Study of DACH1 Expression and its Epigenetic Regulators as Possible Breast Cancer-Related Biomarkers

Mohammad Hossein  Nasirpour; Mahdieh  Salimi; Faezeh  Majidi; Zarrin  Minuchehr; Hossein   Mozdarani

doi:10.18502/ajmb.v15i2.12021

Mohammad Hossein Nasirpour Department of Medical Genetics, Institute of Medical Biotechnology, National Institute of Genetic Engineering and Biotechnology (NIGEB), Tehran, Iran
Mahdieh Salimi Department of Medical Genetics, Institute of Medical Biotechnology, National Institute of Genetic Engineering and Biotechnology (NIGEB), Tehran, Iran
Faezeh Majidi Department of Biology, Science and Research Branch, Islamic Azad University, Tehran, Iran
Zarrin Minuchehr Institute of Industrial and Environmental Biotechnology (IIEB), National Institute of Genetic Engineering and Biotechnology (NIGEB), Tehran, Iran
Hossein Mozdarani Department of Medical Genetics, Faculty of Medical Sciences, Tarbiat Modares University, Tehran, Iran

DOI: https://doi.org/10.18502/ajmb.v15i2.12021

Keywords: Breast cancer, DACH1, Methylation, miR-217, miR-552, miR-6807-3p

Abstract

Background: Breast carcinogenesis involves both genetic and epigenetic changes. DNA methylation, as well as micro-RNA regulations, are the significant epigenetic phenomena dysregulated in breast cancer. Herein, the expression of DACH1 as a tumor suppressor gene and its promoter methylation status was analyzed in breast cancer tumors. Also, the expression of three micro RNAs (miR-217, miR-6807-3p, and miR-552), which had been previously reported to target DACH1, was assessed.

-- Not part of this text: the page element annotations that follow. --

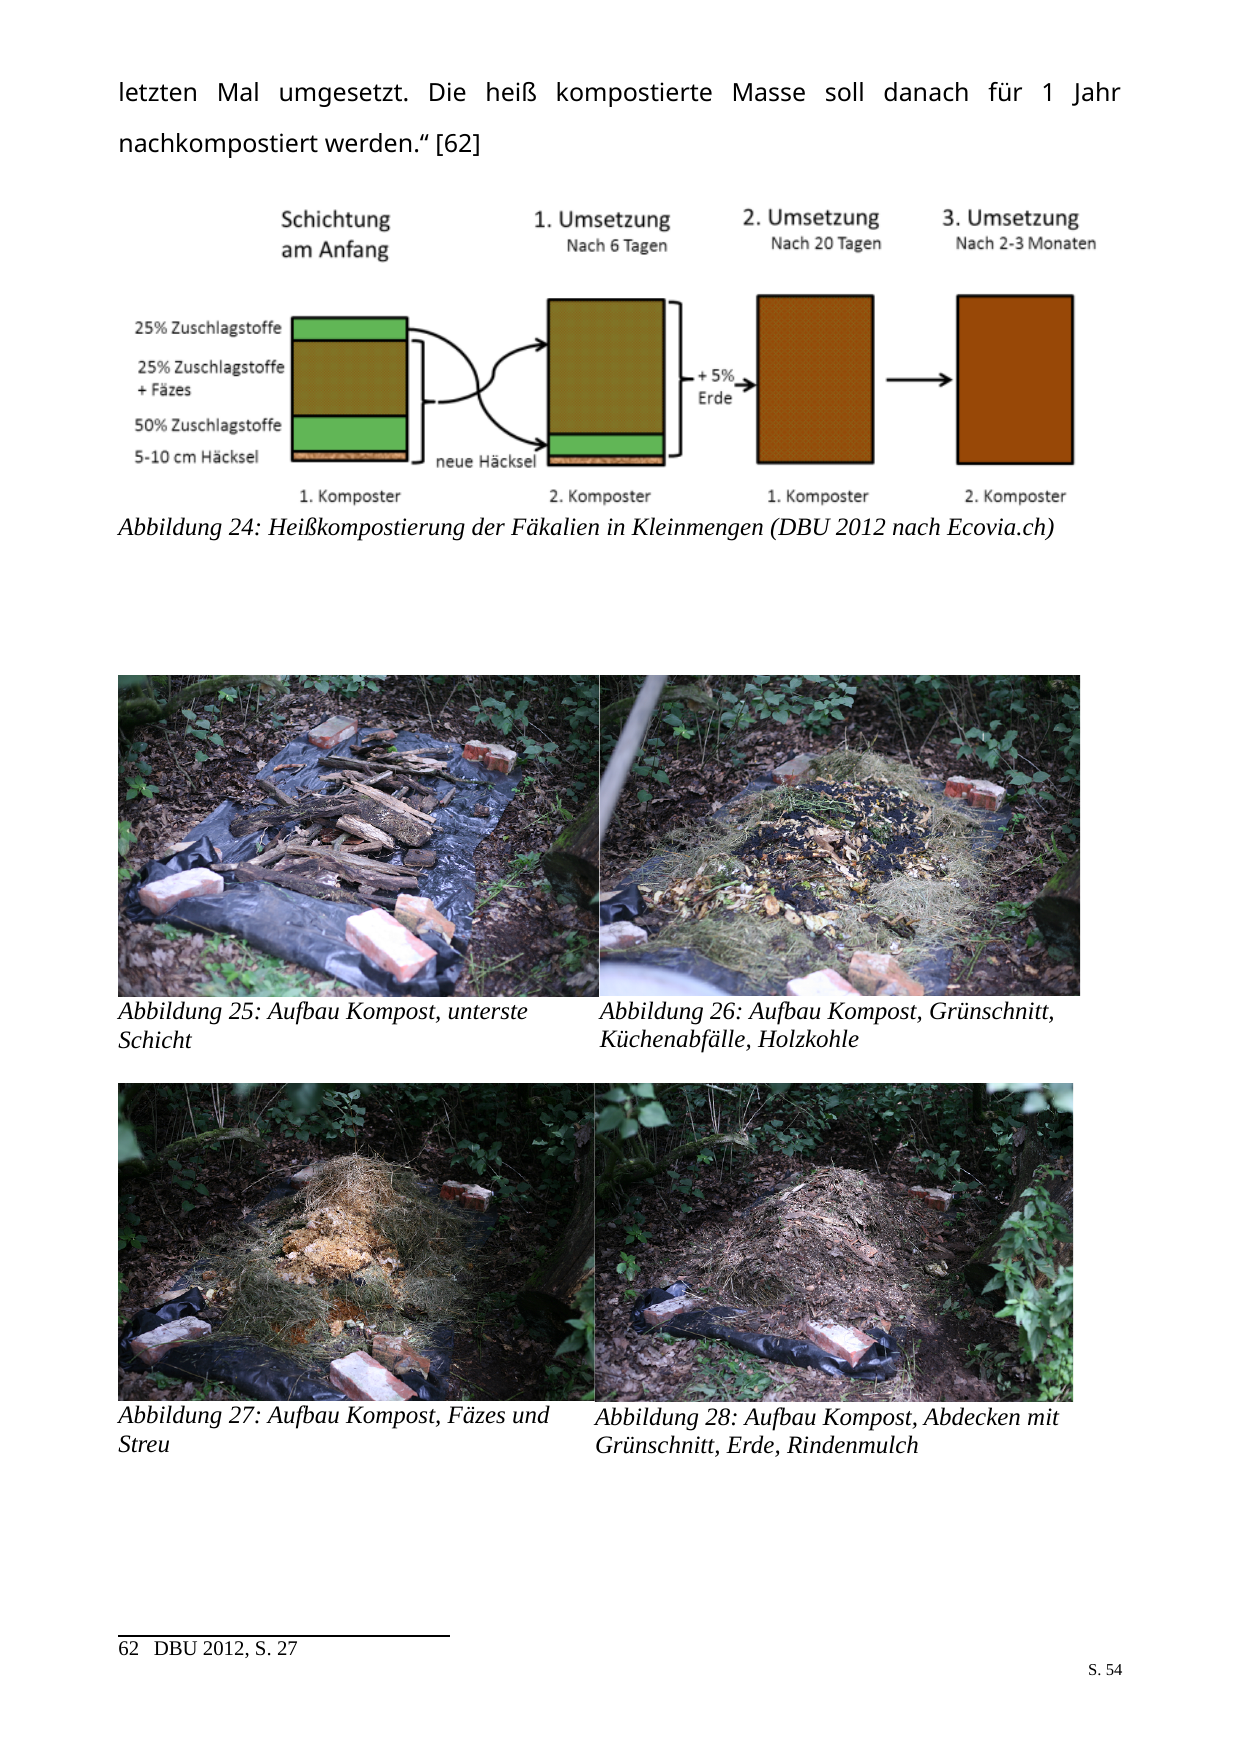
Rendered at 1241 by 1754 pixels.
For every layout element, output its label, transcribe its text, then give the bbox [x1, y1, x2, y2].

text Abbildung 26: Aufbau Kompost, Grünschnitt, Küchenabfälle, Holzkohle [599, 996, 1080, 1053]
text Abbildung 27: Aufbau Kompost, Fäzes und Streu [118, 1401, 595, 1458]
text Abbildung 24: Heißkompostierung der Fäkalien in Kleinmengen (DBU 2012 nach Ecovia.ch) [118, 513, 1122, 541]
picture [118, 189, 1123, 513]
text Abbildung 25: Aufbau Kompost, unterste Schicht [118, 997, 599, 1054]
text DBU 2012, S. 27 [118, 1636, 1122, 1660]
picture [118, 1083, 1074, 1402]
text Abbildung 28: Aufbau Kompost, Abdecken mit Grünschnitt, Erde, Rindenmulch [595, 1402, 1073, 1459]
text letzten Mal umgesetzt. Die heiß kompostierte Masse soll danach für 1 Jahr nachkompostiert werden.“ [] [118, 75, 1122, 160]
picture [118, 675, 1081, 997]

Methods: The SYBR green-based Real-Time reverse transcription-PCR was used to determine DACH1 and micro-RNAs (miR-217, miR-6807-3p, and miR-552) expression in 120 ductal breast cancer tumors compared with standard control. Also, the promoter methylation pattern of DACH1 was investigated using the Methylation-specific PCR technique.

Results: DACH1 expression was significantly down-regulated in breast tumors (p< 0.05). About 33.5% of tumors showed DACH1 promoter hyper-methylation. The studied micro-RNAs, expression was negatively correlated with DACH1 expression. The highest expressions of miRNAs and higher DACH1 promoter methylation were observed in advanced cancer situations. The Kaplan-Meier survival curves indicated that the overall survival was significantly poor in higher miRNAs and lower DACH1 expression in breast cancer patients (p<0.002).

Conclusion: DACH1 down-regulation may be associated with a poor breast cancer prognosis. The DACH1 down-regulation may be due to epigenetic regulations such as promoter methylation, especially in triple-negative cases. Other factors, such as micro-RNAs (miR-217, miR-6807-3p, and miR-552), may also have an impact. The elevated expression of miR-217, miR-6807-3p, and miR-552, maybe candidates as possible poor prognostic biomarkers in breast cancer management for further consideration.